Una cuota de Seguridad Social no sale de la nada: nace de aplicar un porcentaje a una base. Ese porcentaje es el tipo de cotización, y su gracia está en que no es uno solo, sino un mosaico que cambia según qué se cubra y quién pague.
La pieza más voluminosa, en el Régimen General, son las contingencias comunes —jubilación, enfermedad común y demás—, donde la empresa carga con la mayor parte y al trabajador le queda una fracción menor. Las contingencias profesionales funcionan de otra manera: accidentes de trabajo y enfermedades profesionales los financia íntegramente la empresa según una tarifa de primas que varía con la actividad económica, de modo que una constructora no cotiza igual que una asesoría. El desempleo introduce más matices todavía, con tipos distintos para empresa y trabajador y, dentro del trabajador, según el contrato sea indefinido o temporal. Cierran el cuadro FOGASA y formación profesional, tipos menores que normalmente paga la empresa.
Sobre ese esqueleto clásico se han ido apilando instrumentos nuevos. El MEI (Mecanismo de Equidad Intergeneracional) es una cotización adicional finalista que va al Fondo de Reserva y crece de forma progresiva según un calendario. Y la cuota de solidaridad grava la parte de salario que supera la base máxima de cotización, justo donde la cotización ordinaria ya no llega.
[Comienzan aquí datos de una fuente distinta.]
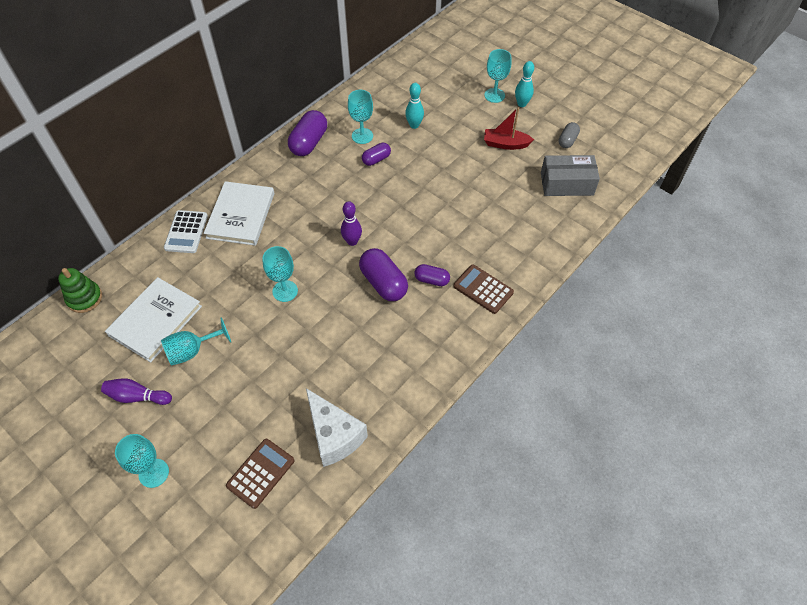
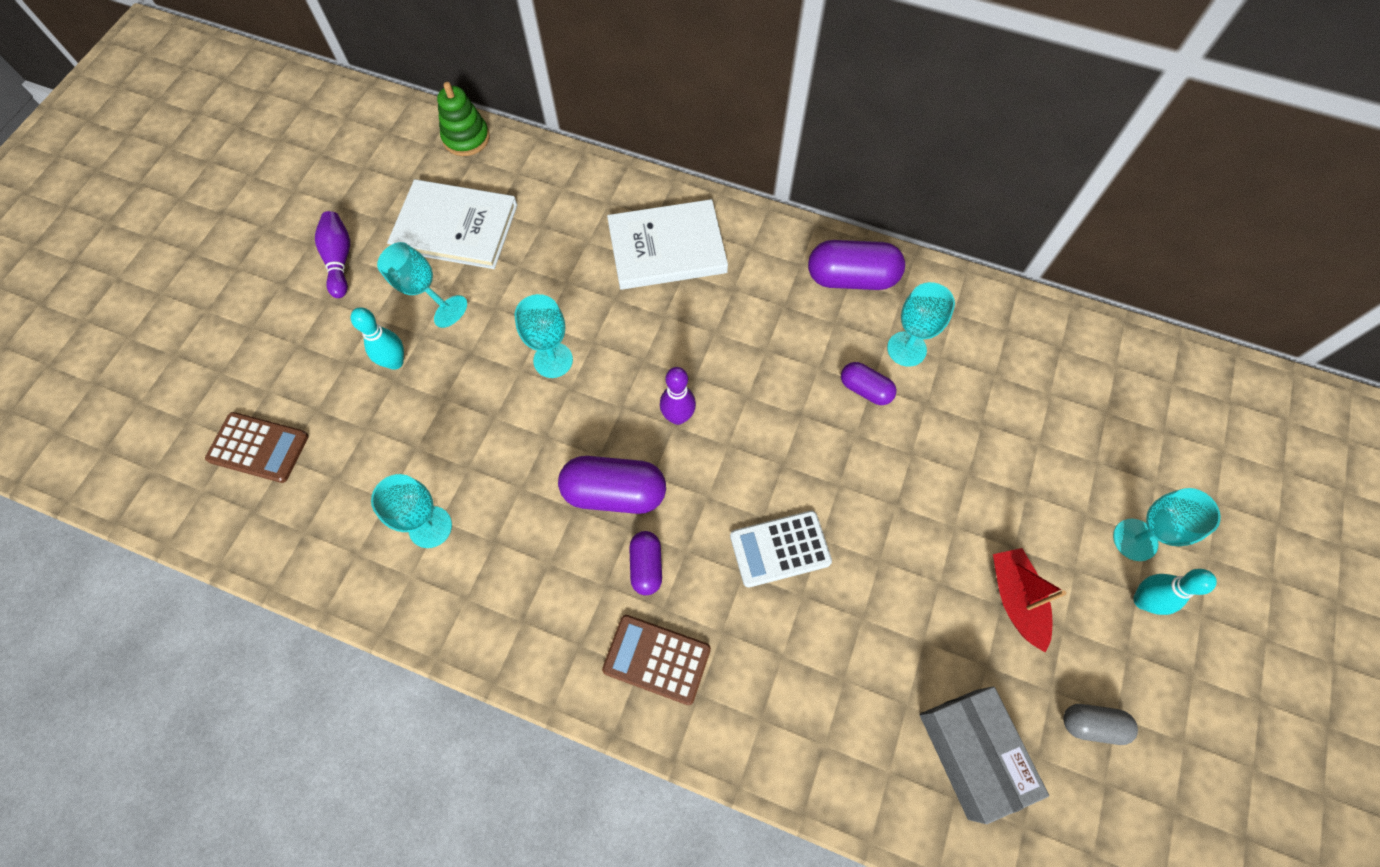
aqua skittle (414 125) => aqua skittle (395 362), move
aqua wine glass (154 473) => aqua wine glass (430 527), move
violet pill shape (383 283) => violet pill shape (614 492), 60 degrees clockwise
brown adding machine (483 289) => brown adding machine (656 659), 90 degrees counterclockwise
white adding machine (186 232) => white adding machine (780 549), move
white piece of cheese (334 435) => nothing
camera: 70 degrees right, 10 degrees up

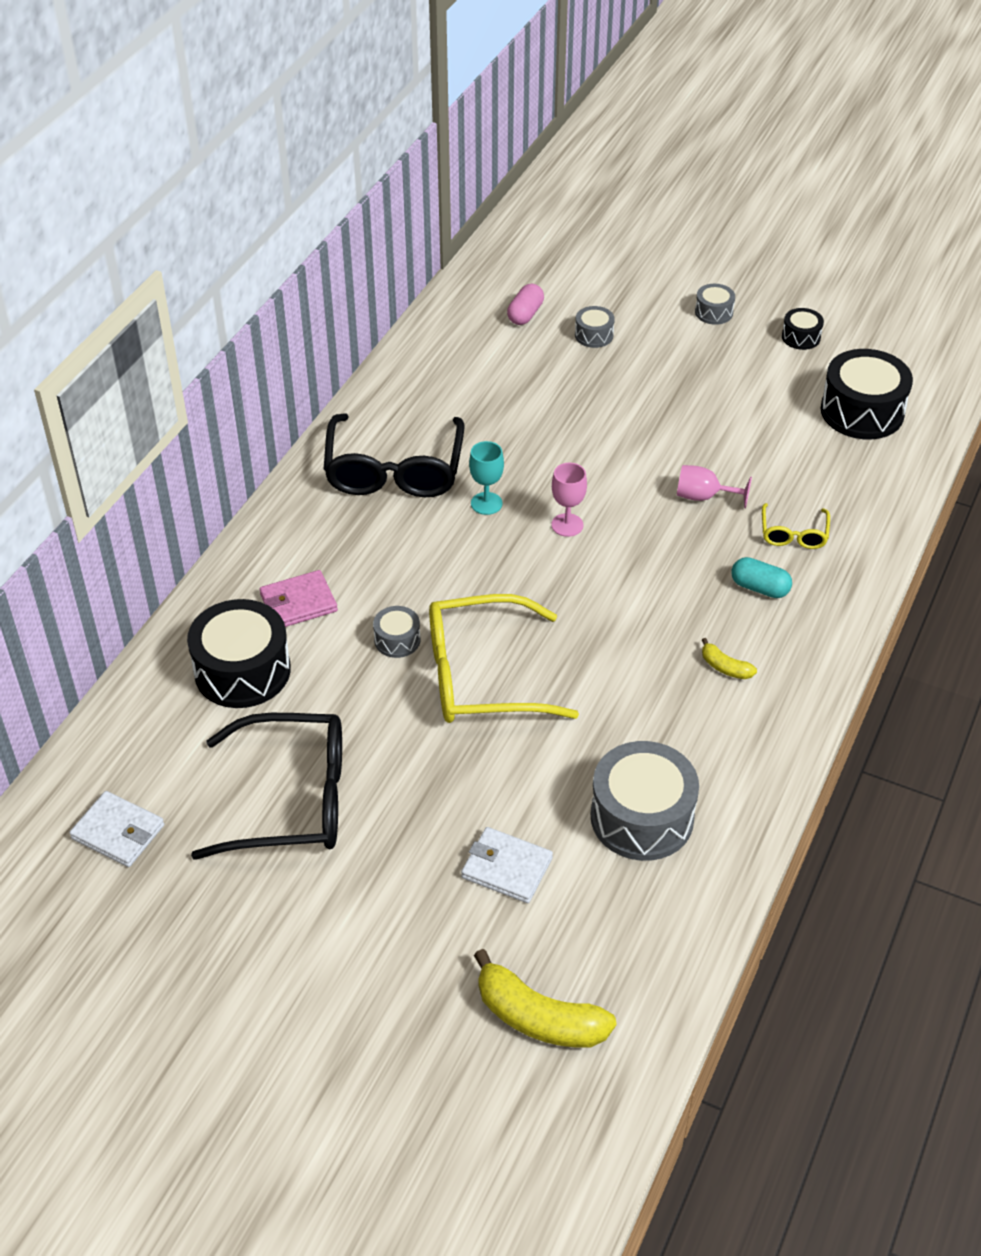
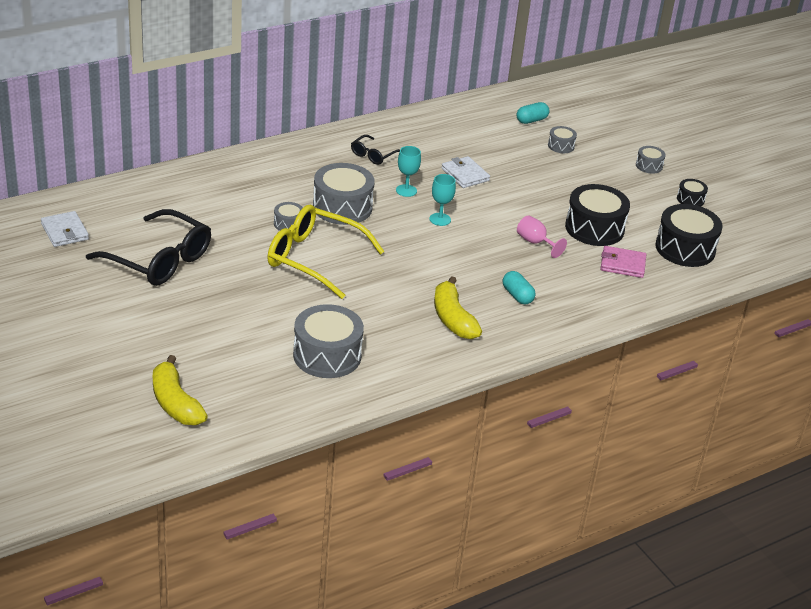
nothing => grey snare drum (342 207)
ebony eyeglasses (394 470) => ebony eyeglasses (373 155), x0.48
pink wine glass (567 525) => aqua wine glass (440 219)
bright yellow banana (725 667) => bright yellow banana (453 319), x2.04
white billfold (507 868) => white billfold (465 174), move
pink pill shape (525 314) => aqua pill shape (531 120)
ebony snare drum (242 671) => ebony snare drum (594 228), move
pink billfold (298 603) => pink billfold (622 264), move
bright yellow eyeglasses (793 534) => nothing
camera: 30 degrees right, 10 degrees down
El RETA invierte la lógica: como no hay empleador detrás, el autónomo asume el tipo entero, con porcentajes y tramos que se revisan cada año.
Quien quiera saber qué tipos rigen en un ejercicio concreto debe acudir a la Orden de cotización de ese año y a la Ley de Presupuestos Generales del Estado, que son las que publican las cifras vigentes.